* _Entries shown_
★ ★ ★ ★ ★ ★ ★

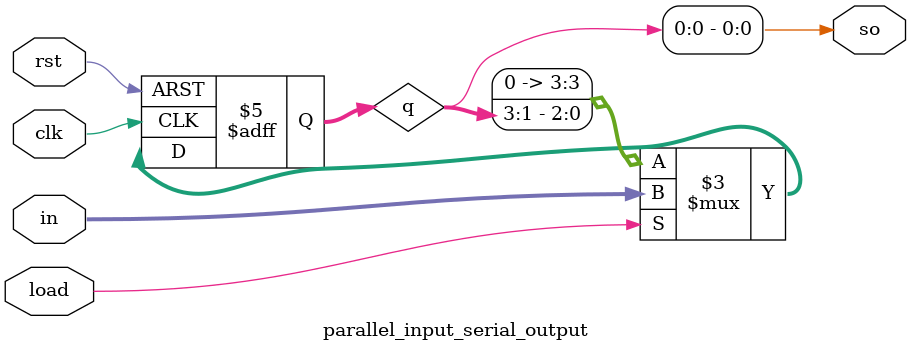
<source format=v>
module parallel_input_serial_output(so,in,load,clk,rst);
output so;
input load,clk,rst;
input [3:0]in;
reg [3:0]q;
always @ (posedge clk or posedge rst)
begin
if(rst)
q<=4'b0;
else if(load)
q<=in;
else
q<={1'b0,q[3:1]};
end
assign so=q[0];
endmodule


</source>
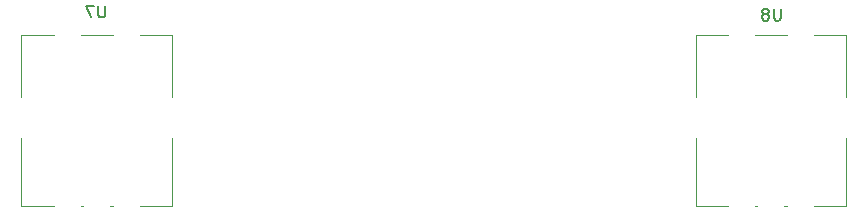
<source format=gbr>
%TF.GenerationSoftware,KiCad,Pcbnew,6.0.9-8da3e8f707~116~ubuntu20.04.1*%
%TF.CreationDate,2023-04-01T10:59:08+02:00*%
%TF.ProjectId,minikey,6d696e69-6b65-4792-9e6b-696361645f70,rev?*%
%TF.SameCoordinates,Original*%
%TF.FileFunction,Legend,Bot*%
%TF.FilePolarity,Positive*%
%FSLAX46Y46*%
G04 Gerber Fmt 4.6, Leading zero omitted, Abs format (unit mm)*
G04 Created by KiCad (PCBNEW 6.0.9-8da3e8f707~116~ubuntu20.04.1) date 2023-04-01 10:59:08*
%MOMM*%
%LPD*%
G01*
G04 APERTURE LIST*
%ADD10C,0.150000*%
%ADD11C,0.120000*%
G04 APERTURE END LIST*
D10*
%TO.C,U7*%
X130221904Y-70062380D02*
X130221904Y-70871904D01*
X130174285Y-70967142D01*
X130126666Y-71014761D01*
X130031428Y-71062380D01*
X129840952Y-71062380D01*
X129745714Y-71014761D01*
X129698095Y-70967142D01*
X129650476Y-70871904D01*
X129650476Y-70062380D01*
X129269523Y-70062380D02*
X128602857Y-70062380D01*
X129031428Y-71062380D01*
%TO.C,U8*%
X187421904Y-70332380D02*
X187421904Y-71141904D01*
X187374285Y-71237142D01*
X187326666Y-71284761D01*
X187231428Y-71332380D01*
X187040952Y-71332380D01*
X186945714Y-71284761D01*
X186898095Y-71237142D01*
X186850476Y-71141904D01*
X186850476Y-70332380D01*
X186231428Y-70760952D02*
X186326666Y-70713333D01*
X186374285Y-70665714D01*
X186421904Y-70570476D01*
X186421904Y-70522857D01*
X186374285Y-70427619D01*
X186326666Y-70380000D01*
X186231428Y-70332380D01*
X186040952Y-70332380D01*
X185945714Y-70380000D01*
X185898095Y-70427619D01*
X185850476Y-70522857D01*
X185850476Y-70570476D01*
X185898095Y-70665714D01*
X185945714Y-70713333D01*
X186040952Y-70760952D01*
X186231428Y-70760952D01*
X186326666Y-70808571D01*
X186374285Y-70856190D01*
X186421904Y-70951428D01*
X186421904Y-71141904D01*
X186374285Y-71237142D01*
X186326666Y-71284761D01*
X186231428Y-71332380D01*
X186040952Y-71332380D01*
X185945714Y-71284761D01*
X185898095Y-71237142D01*
X185850476Y-71141904D01*
X185850476Y-70951428D01*
X185898095Y-70856190D01*
X185945714Y-70808571D01*
X186040952Y-70760952D01*
D11*
%TO.C,U7*%
X130159458Y-72576308D02*
X130875744Y-72576308D01*
X135883850Y-87041608D02*
X133141158Y-87041608D01*
X135883850Y-72576308D02*
X135883850Y-77829056D01*
X133141156Y-72576308D02*
X135883850Y-72576308D01*
X123133050Y-72576308D02*
X125875743Y-72576308D01*
X130875742Y-87041608D02*
X130641158Y-87041608D01*
X125875742Y-87041608D02*
X123133050Y-87041608D01*
X123133050Y-87041608D02*
X123133050Y-81288536D01*
X128375742Y-87041608D02*
X128141158Y-87041608D01*
X135883850Y-81288536D02*
X135883850Y-87041608D01*
X128141156Y-72576308D02*
X130159458Y-72576308D01*
X123133050Y-77829056D02*
X123133050Y-72576308D01*
%TO.C,U8*%
X185455742Y-87051608D02*
X185221158Y-87051608D01*
X180213050Y-72586308D02*
X182955743Y-72586308D01*
X182955742Y-87051608D02*
X180213050Y-87051608D01*
X190221156Y-72586308D02*
X192963850Y-72586308D01*
X187239458Y-72586308D02*
X187955744Y-72586308D01*
X185221156Y-72586308D02*
X187239458Y-72586308D01*
X187955742Y-87051608D02*
X187721158Y-87051608D01*
X180213050Y-87051608D02*
X180213050Y-81298536D01*
X192963850Y-87051608D02*
X190221158Y-87051608D01*
X180213050Y-77839056D02*
X180213050Y-72586308D01*
X192963850Y-81298536D02*
X192963850Y-87051608D01*
X192963850Y-72586308D02*
X192963850Y-77839056D01*
%TD*%
M02*

</source>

★ ★ ★ ★ ★ ★ ★

* _What is required_
Everything in the material above must be repeated exactly, apart from its pictures.

* _Result of the task_
<source format=v>
module parallel_input_serial_output(so,in,load,clk,rst);
output so;
input load,clk,rst;
input [3:0]in;
reg [3:0]q;
always @ (posedge clk or posedge rst)
begin
if(rst)
q<=4'b0;
else if(load)
q<=in;
else
q<={1'b0,q[3:1]};
end
assign so=q[0];
endmodule


</source>
<source format=gbr>
%TF.GenerationSoftware,KiCad,Pcbnew,6.0.9-8da3e8f707~116~ubuntu20.04.1*%
%TF.CreationDate,2023-04-01T10:59:08+02:00*%
%TF.ProjectId,minikey,6d696e69-6b65-4792-9e6b-696361645f70,rev?*%
%TF.SameCoordinates,Original*%
%TF.FileFunction,Legend,Bot*%
%TF.FilePolarity,Positive*%
%FSLAX46Y46*%
G04 Gerber Fmt 4.6, Leading zero omitted, Abs format (unit mm)*
G04 Created by KiCad (PCBNEW 6.0.9-8da3e8f707~116~ubuntu20.04.1) date 2023-04-01 10:59:08*
%MOMM*%
%LPD*%
G01*
G04 APERTURE LIST*
%ADD10C,0.150000*%
%ADD11C,0.120000*%
G04 APERTURE END LIST*
D10*
%TO.C,U7*%
X130221904Y-70062380D02*
X130221904Y-70871904D01*
X130174285Y-70967142D01*
X130126666Y-71014761D01*
X130031428Y-71062380D01*
X129840952Y-71062380D01*
X129745714Y-71014761D01*
X129698095Y-70967142D01*
X129650476Y-70871904D01*
X129650476Y-70062380D01*
X129269523Y-70062380D02*
X128602857Y-70062380D01*
X129031428Y-71062380D01*
%TO.C,U8*%
X187421904Y-70332380D02*
X187421904Y-71141904D01*
X187374285Y-71237142D01*
X187326666Y-71284761D01*
X187231428Y-71332380D01*
X187040952Y-71332380D01*
X186945714Y-71284761D01*
X186898095Y-71237142D01*
X186850476Y-71141904D01*
X186850476Y-70332380D01*
X186231428Y-70760952D02*
X186326666Y-70713333D01*
X186374285Y-70665714D01*
X186421904Y-70570476D01*
X186421904Y-70522857D01*
X186374285Y-70427619D01*
X186326666Y-70380000D01*
X186231428Y-70332380D01*
X186040952Y-70332380D01*
X185945714Y-70380000D01*
X185898095Y-70427619D01*
X185850476Y-70522857D01*
X185850476Y-70570476D01*
X185898095Y-70665714D01*
X185945714Y-70713333D01*
X186040952Y-70760952D01*
X186231428Y-70760952D01*
X186326666Y-70808571D01*
X186374285Y-70856190D01*
X186421904Y-70951428D01*
X186421904Y-71141904D01*
X186374285Y-71237142D01*
X186326666Y-71284761D01*
X186231428Y-71332380D01*
X186040952Y-71332380D01*
X185945714Y-71284761D01*
X185898095Y-71237142D01*
X185850476Y-71141904D01*
X185850476Y-70951428D01*
X185898095Y-70856190D01*
X185945714Y-70808571D01*
X186040952Y-70760952D01*
D11*
%TO.C,U7*%
X130159458Y-72576308D02*
X130875744Y-72576308D01*
X135883850Y-87041608D02*
X133141158Y-87041608D01*
X135883850Y-72576308D02*
X135883850Y-77829056D01*
X133141156Y-72576308D02*
X135883850Y-72576308D01*
X123133050Y-72576308D02*
X125875743Y-72576308D01*
X130875742Y-87041608D02*
X130641158Y-87041608D01*
X125875742Y-87041608D02*
X123133050Y-87041608D01*
X123133050Y-87041608D02*
X123133050Y-81288536D01*
X128375742Y-87041608D02*
X128141158Y-87041608D01*
X135883850Y-81288536D02*
X135883850Y-87041608D01*
X128141156Y-72576308D02*
X130159458Y-72576308D01*
X123133050Y-77829056D02*
X123133050Y-72576308D01*
%TO.C,U8*%
X185455742Y-87051608D02*
X185221158Y-87051608D01*
X180213050Y-72586308D02*
X182955743Y-72586308D01*
X182955742Y-87051608D02*
X180213050Y-87051608D01*
X190221156Y-72586308D02*
X192963850Y-72586308D01*
X187239458Y-72586308D02*
X187955744Y-72586308D01*
X185221156Y-72586308D02*
X187239458Y-72586308D01*
X187955742Y-87051608D02*
X187721158Y-87051608D01*
X180213050Y-87051608D02*
X180213050Y-81298536D01*
X192963850Y-87051608D02*
X190221158Y-87051608D01*
X180213050Y-77839056D02*
X180213050Y-72586308D01*
X192963850Y-81298536D02*
X192963850Y-87051608D01*
X192963850Y-72586308D02*
X192963850Y-77839056D01*
%TD*%
M02*

</source>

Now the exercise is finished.